Optimized isolation enables ex vivo analysis of microglia from various central nervous system regions

Ex vivo analysis is an accurate and convenient way to study in vivo microglia phenotype and function. However, current microglia isolation protocols for ex vivo analysis show many differences in isolation steps (perfusion, removal of meninges and blood vessels, mechanical dissociation, enzymatic dissociation, density separation, immunomagnetic separation, and fluorescence‐activated cell sorting), often without addressing their effects on microglia purity, number, phenotype, and function.
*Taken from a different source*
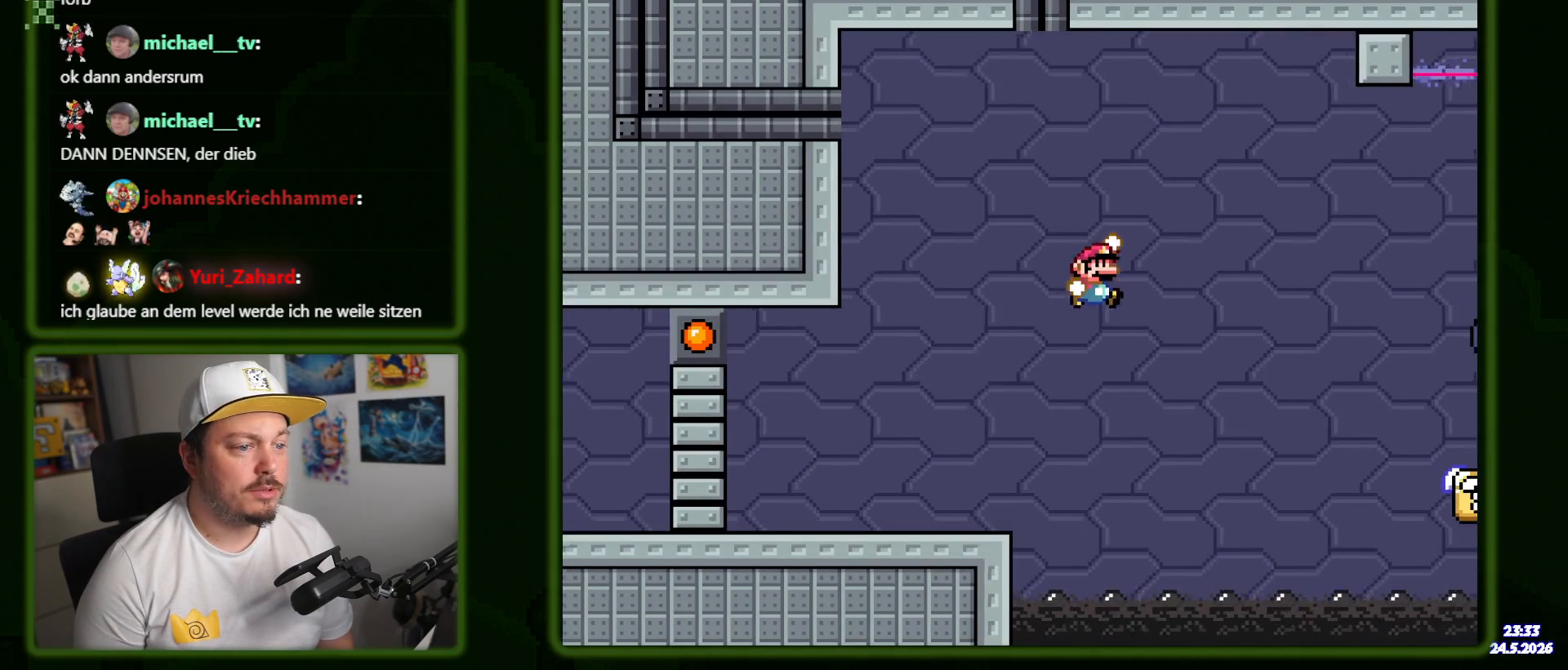
{"buttons": ["Y", "DPAD_RIGHT"], "events": [[184, "B", "up"]]}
Therefore, the aim of this study was to provide an optimized isolation protocol with emphasis on microglia purity and number to enable ex vivo analysis of adult mouse microglia. The application of this protocol for ex vivo phenotype and functional analysis is corroborated by results from flow cytometry, gene expression analysis, chemotaxis, and phagocytosis assays. In addition, this study shows the possibility to analyze microglia isolated from various central nervous system regions such as optic nerve, striatum, hippocampus, spinal cord, cerebellum, and cerebral cortex. Furthermore, this is the first study presenting DRAQ5 as a superior alternative to propidium iodide for the discrimination between living and dead cells. DRAQ5 staining facilitated the identification of microglia upon flow cytometry without the need of additional fluorescent markers. Along with a favorable emission spectrum, DRAQ5 proved a valuable tool for flow cytometry of microglia. The presented optimized microglia isolation protocol for ex vivo analysis offers the opportunity to obtain more insight into both general and region‐specific microglia behavior. © 2007 Wiley‐Liss, Inc.